■ Assigned task: Whenever an image turns up, omit it and return the remaining data exactly.

[Dataset excerpts]

* * * * * * *

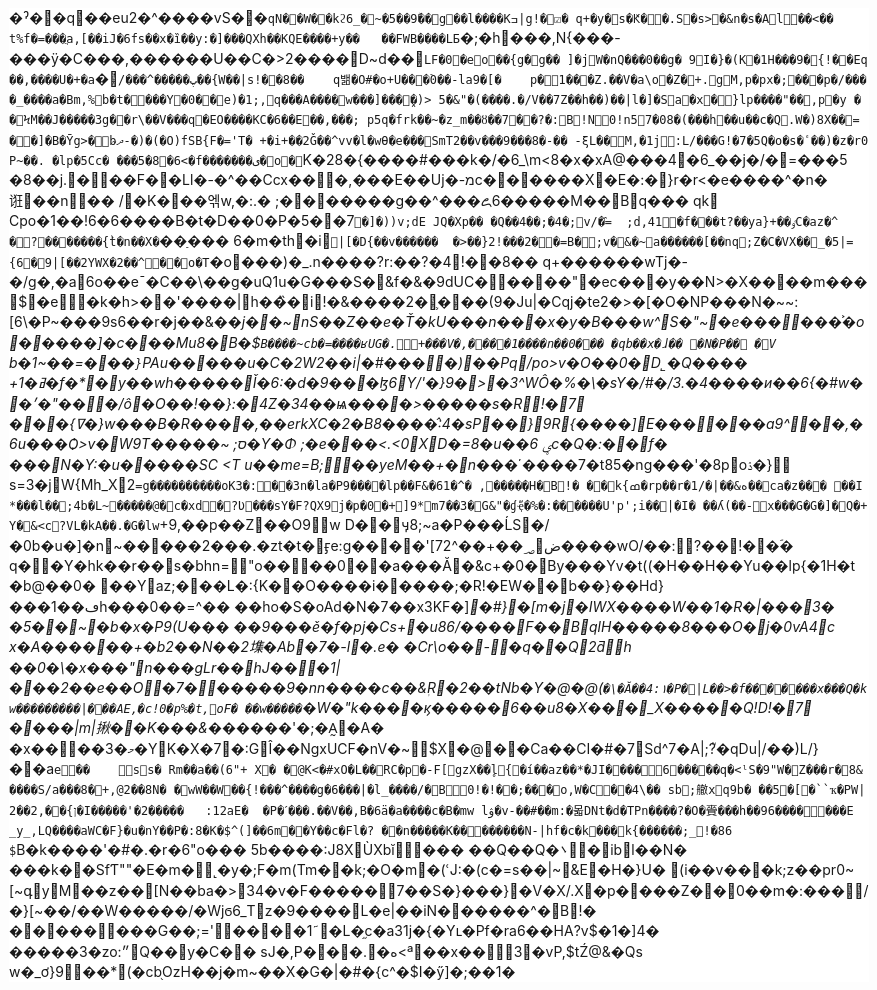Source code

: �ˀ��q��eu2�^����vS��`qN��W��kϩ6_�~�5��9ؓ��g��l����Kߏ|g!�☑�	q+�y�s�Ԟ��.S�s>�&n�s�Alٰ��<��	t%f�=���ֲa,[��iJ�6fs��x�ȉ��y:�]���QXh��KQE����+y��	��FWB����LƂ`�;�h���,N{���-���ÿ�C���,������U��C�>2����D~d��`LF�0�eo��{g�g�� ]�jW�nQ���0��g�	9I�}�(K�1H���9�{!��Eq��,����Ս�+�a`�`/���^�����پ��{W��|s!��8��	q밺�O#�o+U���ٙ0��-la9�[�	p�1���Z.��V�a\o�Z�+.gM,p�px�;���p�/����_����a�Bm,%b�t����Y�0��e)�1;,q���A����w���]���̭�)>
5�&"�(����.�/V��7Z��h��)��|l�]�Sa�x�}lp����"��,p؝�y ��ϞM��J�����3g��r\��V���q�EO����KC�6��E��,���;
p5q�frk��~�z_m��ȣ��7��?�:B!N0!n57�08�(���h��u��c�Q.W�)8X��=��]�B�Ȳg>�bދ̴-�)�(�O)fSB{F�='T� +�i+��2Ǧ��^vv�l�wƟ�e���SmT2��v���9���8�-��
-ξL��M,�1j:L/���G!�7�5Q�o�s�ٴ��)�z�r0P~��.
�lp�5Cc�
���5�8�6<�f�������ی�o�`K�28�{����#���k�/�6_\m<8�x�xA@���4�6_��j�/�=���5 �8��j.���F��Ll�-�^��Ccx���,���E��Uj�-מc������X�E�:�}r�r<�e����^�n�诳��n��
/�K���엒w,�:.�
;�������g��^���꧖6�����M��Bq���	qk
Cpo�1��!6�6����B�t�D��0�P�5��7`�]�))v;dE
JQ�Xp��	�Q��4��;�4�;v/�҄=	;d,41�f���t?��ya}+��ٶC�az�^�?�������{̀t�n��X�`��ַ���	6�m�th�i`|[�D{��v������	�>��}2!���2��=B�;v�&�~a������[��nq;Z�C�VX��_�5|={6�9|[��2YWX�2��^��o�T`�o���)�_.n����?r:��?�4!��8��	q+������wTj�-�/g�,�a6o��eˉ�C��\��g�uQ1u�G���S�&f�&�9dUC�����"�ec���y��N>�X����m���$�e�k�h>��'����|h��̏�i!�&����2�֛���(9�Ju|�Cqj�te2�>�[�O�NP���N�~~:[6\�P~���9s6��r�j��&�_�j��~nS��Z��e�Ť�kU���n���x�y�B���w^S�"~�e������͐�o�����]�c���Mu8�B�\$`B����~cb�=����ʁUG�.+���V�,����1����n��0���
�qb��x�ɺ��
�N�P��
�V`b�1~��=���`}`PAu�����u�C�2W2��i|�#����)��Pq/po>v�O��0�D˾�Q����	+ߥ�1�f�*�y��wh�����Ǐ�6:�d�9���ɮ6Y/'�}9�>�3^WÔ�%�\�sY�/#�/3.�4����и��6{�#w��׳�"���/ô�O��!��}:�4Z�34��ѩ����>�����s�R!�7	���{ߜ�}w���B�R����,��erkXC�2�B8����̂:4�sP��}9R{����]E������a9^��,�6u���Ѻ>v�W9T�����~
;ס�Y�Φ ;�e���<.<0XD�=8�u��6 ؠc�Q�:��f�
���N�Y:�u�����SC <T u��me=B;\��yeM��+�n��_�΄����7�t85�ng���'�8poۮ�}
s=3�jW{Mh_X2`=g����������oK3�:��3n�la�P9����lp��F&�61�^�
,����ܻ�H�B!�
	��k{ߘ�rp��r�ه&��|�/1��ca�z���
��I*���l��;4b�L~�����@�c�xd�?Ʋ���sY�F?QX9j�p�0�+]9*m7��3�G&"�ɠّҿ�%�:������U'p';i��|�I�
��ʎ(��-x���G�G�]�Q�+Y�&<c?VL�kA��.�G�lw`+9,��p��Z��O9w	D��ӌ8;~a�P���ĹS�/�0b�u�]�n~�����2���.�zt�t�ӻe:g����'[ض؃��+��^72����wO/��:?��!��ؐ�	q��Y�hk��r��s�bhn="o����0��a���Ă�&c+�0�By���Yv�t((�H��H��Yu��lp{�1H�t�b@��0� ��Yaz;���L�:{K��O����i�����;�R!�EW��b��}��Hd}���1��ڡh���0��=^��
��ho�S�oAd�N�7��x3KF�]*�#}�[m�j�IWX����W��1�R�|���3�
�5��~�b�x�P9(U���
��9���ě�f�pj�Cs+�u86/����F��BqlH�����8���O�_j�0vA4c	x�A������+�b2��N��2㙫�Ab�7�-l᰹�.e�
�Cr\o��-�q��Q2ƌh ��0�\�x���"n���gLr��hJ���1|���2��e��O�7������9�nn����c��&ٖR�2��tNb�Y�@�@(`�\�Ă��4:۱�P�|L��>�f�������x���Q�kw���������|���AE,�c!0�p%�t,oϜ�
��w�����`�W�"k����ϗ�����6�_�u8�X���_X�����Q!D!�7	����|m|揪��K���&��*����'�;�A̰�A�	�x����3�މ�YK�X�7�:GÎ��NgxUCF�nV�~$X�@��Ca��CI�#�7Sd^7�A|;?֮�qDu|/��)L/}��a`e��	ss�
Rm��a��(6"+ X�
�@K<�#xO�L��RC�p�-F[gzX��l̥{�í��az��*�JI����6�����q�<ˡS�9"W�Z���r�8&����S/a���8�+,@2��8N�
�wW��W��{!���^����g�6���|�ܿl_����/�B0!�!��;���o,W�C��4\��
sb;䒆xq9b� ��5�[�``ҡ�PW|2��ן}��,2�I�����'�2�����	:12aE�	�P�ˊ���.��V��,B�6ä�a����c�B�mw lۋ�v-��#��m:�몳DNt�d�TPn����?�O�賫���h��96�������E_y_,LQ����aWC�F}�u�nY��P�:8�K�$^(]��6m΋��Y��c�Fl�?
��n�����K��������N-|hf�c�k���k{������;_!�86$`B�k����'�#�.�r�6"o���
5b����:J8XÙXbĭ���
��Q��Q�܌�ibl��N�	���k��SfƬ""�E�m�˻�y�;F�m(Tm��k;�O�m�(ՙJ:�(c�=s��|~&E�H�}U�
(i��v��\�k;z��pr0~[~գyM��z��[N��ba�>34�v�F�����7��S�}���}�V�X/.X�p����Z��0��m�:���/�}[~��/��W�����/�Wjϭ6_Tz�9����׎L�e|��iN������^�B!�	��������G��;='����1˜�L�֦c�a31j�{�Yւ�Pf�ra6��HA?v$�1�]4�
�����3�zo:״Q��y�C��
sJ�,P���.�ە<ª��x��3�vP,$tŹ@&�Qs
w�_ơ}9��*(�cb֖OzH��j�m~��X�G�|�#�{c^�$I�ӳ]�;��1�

* * * * * * *

■ Answer for the task:
Source code

: �ˀ��q��eu2�^����vS��`qN��W��kϩ6_�~�5��9ؓ��g��l����Kߏ|g!�☑�	q+�y�s�Ԟ��.S�s>�&n�s�Alٰ��<��	t%f�=���ֲa,[��iJ�6fs��x�ȉ��y:�]���QXh��KQE����+y��	��FWB����LƂ`�;�h���,N{���-���ÿ�C���,������U��C�>2����D~d��`LF�0�eo��{g�g�� ]�jW�nQ���0��g�	9I�}�(K�1H���9�{!��Eq��,����Ս�+�a`�`/���^�����پ��{W��|s!��8��	q밺�O#�o+U���ٙ0��-la9�[�	p�1���Z.��V�a\o�Z�+.gM,p�px�;���p�/����_����a�Bm,%b�t����Y�0��e)�1;,q���A����w���]���̭�)>
5�&"�(����.�/V��7Z��h��)��|l�]�Sa�x�}lp����"��,p؝�y ��ϞM��J�����3g��r\��V���q�EO����KC�6��E��,���;
p5q�frk��~�z_m��ȣ��7��?�:B!N0!n57�08�(���h��u��c�Q.W�)8X��=��]�B�Ȳg>�bދ̴-�)�(�O)fSB{F�='T� +�i+��2Ǧ��^vv�l�wƟ�e���SmT2��v���9���8�-��
-ξL��M,�1j:L/���G!�7�5Q�o�s�ٴ��)�z�r0P~��.
�lp�5Cc�
���5�8�6<�f�������ی�o�`K�28�{����#���k�/�6_\m<8�x�xA@���4�6_��j�/�=���5 �8��j.���F��Ll�-�^��Ccx���,���E��Uj�-מc������X�E�:�}r�r<�e����^�n�诳��n��
/�K���엒w,�:.�
;�������g��^���꧖6�����M��Bq���	qk
Cpo�1��!6�6����B�t�D��0�P�5��7`�]�))v;dE
JQ�Xp��	�Q��4��;�4�;v/�҄=	;d,41�f���t?��ya}+��ٶC�az�^�?�������{̀t�n��X�`��ַ���	6�m�th�i`|[�D{��v������	�>��}2!���2��=B�;v�&�~a������[��nq;Z�C�VX��_�5|={6�9|[��2YWX�2��^��o�T`�o���)�_.n����?r:��?�4!��8��	q+������wTj�-�/g�,�a6o��eˉ�C��\��g�uQ1u�G���S�&f�&�9dUC�����"�ec���y��N>�X����m���$�e�k�h>��'����|h��̏�i!�&����2�֛���(9�Ju|�Cqj�te2�>�[�O�NP���N�~~:[6\�P~���9s6��r�j��&�_�j��~nS��Z��e�Ť�kU���n���x�y�B���w^S�"~�e������͐�o�����]�c���Mu8�B�\$`B����~cb�=����ʁUG�.+���V�,����1����n��0���
�qb��x�ɺ��
�N�P��
�V`b�1~��=���`}`PAu�����u�C�2W2��i|�#����)��Pq/po>v�O��0�D˾�Q����	+ߥ�1�f�*�y��wh�����Ǐ�6:�d�9���ɮ6Y/'�}9�>�3^WÔ�%�\�sY�/#�/3.�4����и��6{�#w��׳�"���/ô�O��!��}:�4Z�34��ѩ����>�����s�R!�7	���{ߜ�}w���B�R����,��erkXC�2�B8����̂:4�sP��}9R{����]E������a9^��,�6u���Ѻ>v�W9T�����~
;ס�Y�Φ ;�e���<.<0XD�=8�u��6 ؠc�Q�:��f�
���N�Y:�u�����SC <T u��me=B;\��yeM��+�n��_�΄����7�t85�ng���'�8poۮ�}
s=3�jW{Mh_X2`=g����������oK3�:��3n�la�P9����lp��F&�61�^�
,����ܻ�H�B!�
	��k{ߘ�rp��r�ه&��|�/1��ca�z���
��I*���l��;4b�L~�����@�c�xd�?Ʋ���sY�F?QX9j�p�0�+]9*m7��3�G&"�ɠّҿ�%�:������U'p';i��|�I�
��ʎ(��-x���G�G�]�Q�+Y�&<c?VL�kA��.�G�lw`+9,��p��Z��O9w	D��ӌ8;~a�P���ĹS�/�0b�u�]�n~�����2���.�zt�t�ӻe:g����'[ض؃��+��^72����wO/��:?��!��ؐ�	q��Y�hk��r��s�bhn="o����0��a���Ă�&c+�0�By���Yv�t((�H��H��Yu��lp{�1H�t�b@��0� ��Yaz;���L�:{K��O����i�����;�R!�EW��b��}��Hd}���1��ڡh���0��=^��
��ho�S�oAd�N�7��x3KF�]*�#}�[m�j�IWX����W��1�R�|���3�
�5��~�b�x�P9(U���
��9���ě�f�pj�Cs+�u86/����F��BqlH�����8���O�_j�0vA4c	x�A������+�b2��N��2㙫�Ab�7�-l᰹�.e�
�Cr\o��-�q��Q2ƌh ��0�\�x���"n���gLr��hJ���1|���2��e��O�7������9�nn����c��&ٖR�2��tNb�Y�@�@(`�\�Ă��4:۱�P�|L��>�f�������x���Q�kw���������|���AE,�c!0�p%�t,oϜ�
��w�����`�W�"k����ϗ�����6�_�u8�X���_X�����Q!D!�7	����|m|揪��K���&��*����'�;�A̰�A�	�x����3�މ�YK�X�7�:GÎ��NgxUCF�nV�~$X�@��Ca��CI�#�7Sd^7�A|;?֮�qDu|/��)L/}��a`e��	ss�
Rm��a��(6"+ X�
�@K<�#xO�L��RC�p�-F[gzX��l̥{�í��az��*�JI����6�����q�<ˡS�9"W�Z���r�8&����S/a���8�+,@2��8N�
�wW��W��{!���^����g�6���|�ܿl_����/�B0!�!��;���o,W�C��4\��
sb;䒆xq9b� ��5�[�``ҡ�PW|2��ן}��,2�I�����'�2�����	:12aE�	�P�ˊ���.��V��,B�6ä�a����c�B�mw lۋ�v-��#��m:�몳DNt�d�TPn����?�O�賫���h��96�������E_y_,LQ����aWC�F}�u�nY��P�:8�K�$^(]��6m΋��Y��c�Fl�?
��n�����K��������N-|hf�c�k���k{������;_!�86$`B�k����'�#�.�r�6"o���
5b����:J8XÙXbĭ���
��Q��Q�܌�ibl��N�	���k��SfƬ""�E�m�˻�y�;F�m(Tm��k;�O�m�(ՙJ:�(c�=s��|~&E�H�}U�
(i��v��\�k;z��pr0~[~գyM��z��[N��ba�>34�v�F�����7��S�}���}�V�X/.X�p����Z��0��m�:���/�}[~��/��W�����/�Wjϭ6_Tz�9����׎L�e|��iN������^�B!�	��������G��;='����1˜�L�֦c�a31j�{�Yւ�Pf�ra6��HA?v$�1�]4�
�����3�zo:״Q��y�C��
sJ�,P���.�ە<ª��x��3�vP,$tŹ@&�Qs
w�_ơ}9��*(�cb֖OzH��j�m~��X�G�|�#�{c^�$I�ӳ]�;��1�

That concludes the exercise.